Jeff Simpson says it’s time for Nevada to look at a new triple-tiered tax for casinos

Nevada’s 6.75 percent top-tier tax on the money casinos win from gamblers is ripe for review.

I’m not one of those folks who simple-mindedly look at the state’s gaming tax rate and compare it to the more confiscatory rates in other states. It’s no coincidence that Nevada gets far more casino-related investment than other states – the lowest-in-the-nation tax rate is a primary lure that allows developers to build the multibillion-dollar resorts that attract tourists by the tens of millions.

Tax rates are one of the most effective methods government has at its disposal to motivate change that would benefit society. Offering tax incentives – or penalties – to accomplish social goals is an effective way to realize change.

The rate changes I propose would be revenue-neutral, or close to it. The social goals the changes would help accomplish include: Retaining the ability of the state’s dominant industry to build dramatic resorts and earn healthy profits; reinvigorating some historic downtowns ; and boosting spending on problem-gambling programs.

I think it would make sense for Nevada lawmakers to change the tax rate paid by the state’s biggest casinos from the current 6.75 percent rate. The top tier would be split into three groups, each with their own tax rates: tourist corridors, city and town centers, and suburban locations.

The tourist corridors would include the state’s biggest market, the Las Vegas Strip, which now regularly produces more than half of the state’s gaming win (the money won from gamblers) and gaming taxes. Also included would be the border cities of Laughlin, Primm, Jean, Mesquite, at north and south Lake Tahoe, Jackpot and Wendover.
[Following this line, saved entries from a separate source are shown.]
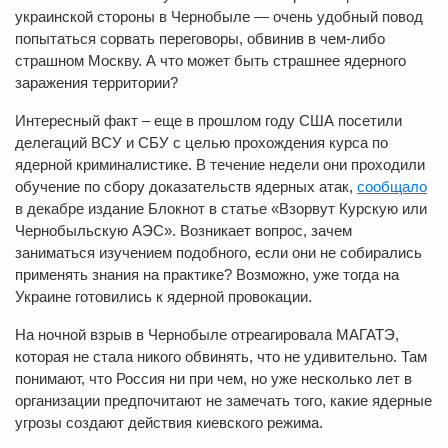
украинской стороны в Чернобыле — очень удобный повод
попытаться сорвать переговоры, обвинив в чем-либо
страшном Москву. А что может быть страшнее ядерного
заражения территории?
Интересный факт – еще в прошлом году США посетили
делегаций ВСУ и СБУ с целью прохождения курса по
ядерной криминалистике. В течение недели они проходили
обучение по сбору доказательств ядерных атак,
сообщало
в декабре издание Блокнот в статье «Взорвут Курскую или
Чернобыльскую АЭС». Возникает вопрос, зачем
заниматься изучением подобного, если они не собирались
применять знания на практике? Возможно, уже тогда на
Украине готовились к ядерной провокации.
На ночной взрыв в Чернобыле отреагировала МАГАТЭ,
которая не стала никого обвинять, что не удивительно. Там
понимают, что Россия ни при чем, но уже несколько лет в
организации предпочитают не замечать того, какие ядерные
угрозы создают действия киевского режима.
Casinos in these markets would pay a 7 percent gaming tax, a slight quarter-point more than they now pay, and that rate would be the new base tax rate for the state’s biggest casinos.

The increase would help fund a tax-rate cut for city and town centers to 5 percent. Casinos in downtowns and small towns would benefit from the tax cut, which would likely spur investment in the historic homes to Nevada’s earliest casinos. Places that would enjoy the lower rate would include: downtown Las Vegas and Reno, as well as the historic city centers in Carson City, Henderson and North Las Vegas. Small town casinos all around the interior of Nevada would also receive the new rate.
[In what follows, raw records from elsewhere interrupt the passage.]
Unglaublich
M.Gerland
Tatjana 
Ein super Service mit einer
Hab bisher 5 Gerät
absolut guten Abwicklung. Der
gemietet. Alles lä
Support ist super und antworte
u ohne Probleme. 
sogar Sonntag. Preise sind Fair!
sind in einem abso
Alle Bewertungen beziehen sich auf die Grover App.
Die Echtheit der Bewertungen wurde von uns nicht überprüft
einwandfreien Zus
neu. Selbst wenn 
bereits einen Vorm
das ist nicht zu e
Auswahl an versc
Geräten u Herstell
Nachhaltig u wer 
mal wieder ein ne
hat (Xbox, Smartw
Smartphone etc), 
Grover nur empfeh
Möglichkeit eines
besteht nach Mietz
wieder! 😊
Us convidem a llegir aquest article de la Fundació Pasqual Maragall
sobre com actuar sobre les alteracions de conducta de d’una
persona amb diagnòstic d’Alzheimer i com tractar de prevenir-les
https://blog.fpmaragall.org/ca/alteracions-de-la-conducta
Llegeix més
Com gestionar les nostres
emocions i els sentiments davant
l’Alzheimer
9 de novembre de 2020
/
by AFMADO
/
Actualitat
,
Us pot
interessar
Suburban casinos in Clark and Washoe counties would pay the highest rate of 9 percent. Existing casinos would be grandfathered and would pay the state’s base 7 percent rate. But new locals casinos near Las Vegas and Reno would pay the 9 percent rate, with the difference funding the state’s problem-gambling programs.

I should note that my proposed plan would affect the family that owns the Las Vegas Sun. The Greenspun family and Station Casinos share ownership of Green Valley Ranch Station, Barley’s and The Greens in Henderson, and plan to share ownership of the proposed Aliante Station in North Las Vegas. All of their jointly owned casinos are in suburban locations. The Greenspuns also own a 6.82 percent stake in the Palms .

My proposed 5-7-9 plan (apologies to the mall-based women’s clothing store called „5-7-9“) would be close to revenue neutral, with most existing tourist and locals casinos paying only a quarter-point more than they now do . The additional revenue would fund the 1.75 percentage-point cut for casinos in downtown Las Vegas and Reno and in Nevada’s historic small towns.

Nevada’s economy – and Nevadans – benefit from the tourism economy that allows out-of-staters to pay for many of our services with their gaming losses and consumer spending, which generates gaming and sales taxes. No one should mess with that success. But lawmakers should consider tinkering with the casino top rate, and use the tools at their disposal to accomplish worthwhile social goals.